Winter conditions offer a unique set of challenges to the bicycle commuter. You must be a defensive cyclist and anticipate possible problems. Keep these tips in mind next time you head out in less than idyllic weather.

  • Choose your route to work based on the winter road conditions. If you are confident riding in traffic, busy streets tend to have the least amount of snow and ice. However, be aware of huge, tire-swallowing potholes, slush puddles, and snow banks. Also remember that snow-covered roads mean narrower thoroughfares. So be vigilant in busy traffic and never assume that drivers can see you.
  • Less travelled roads and bike paths are generally safer but can be covered with hard pack snow and ice. Riding on rutted ice and hardpack snow is extremely challenging. If you choose a route less travelled, plan to add more time to your commute so you can slow down and ride carefully.

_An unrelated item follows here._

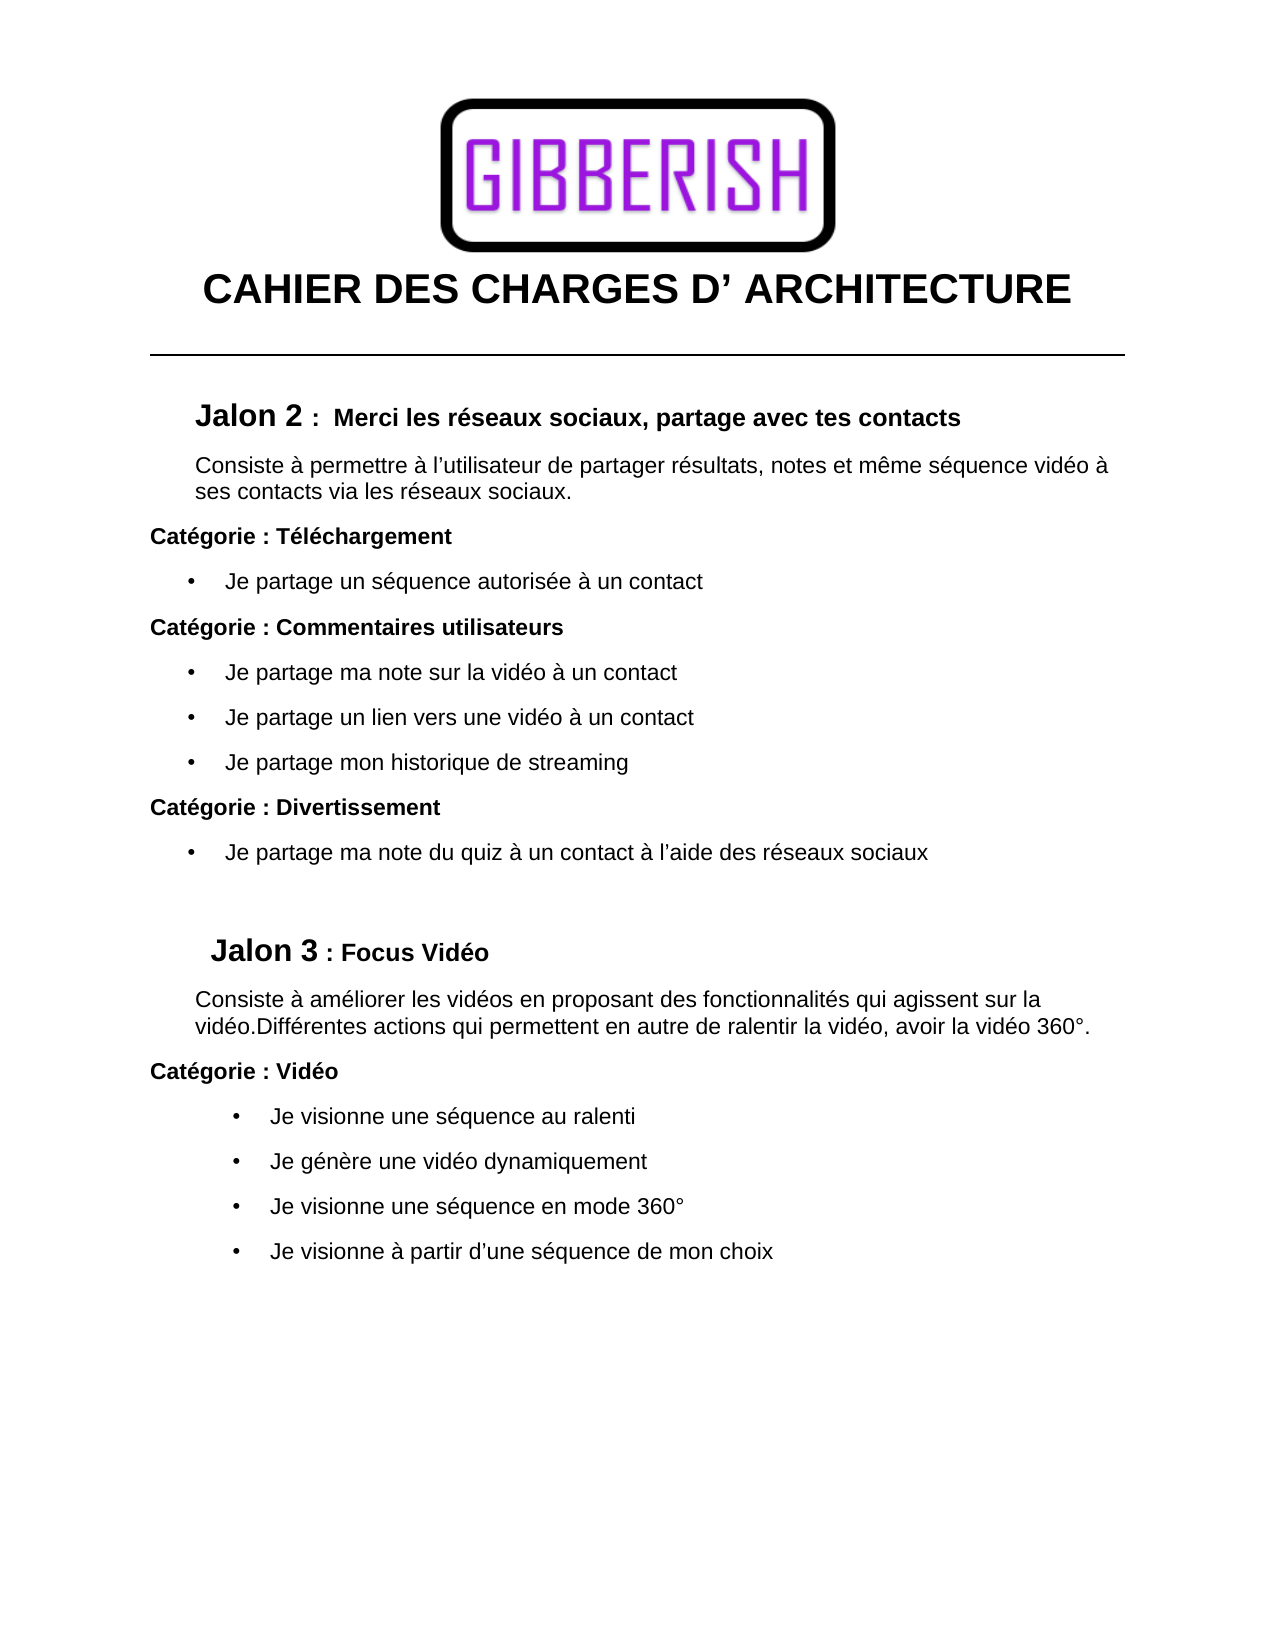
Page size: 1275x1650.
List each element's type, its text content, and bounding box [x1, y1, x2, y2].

  • Ride slow, steady, and smooth. Try not to make sudden emergency manoeuvres. Keep your head up and anticipate the next turn when you will need to brake. Remember wet, slushy, roads mean reduced stopping power and extended braking distances. This also applies to cars in front and behind you.
  • You may want to pedal in the same low gear all winter. In slushy and/or snowy conditions your cogs may get gummed up – your gears can skip or freeze in place. If your frozen in low you can still pedal in most terrain.
  • If you start to loose control, aim for a snow bank. It will still hurt when you run into it, but it beats sliding helplessly into an intersection or a parked car.

Have fun, ride hard, and have a great winter bicycling commute!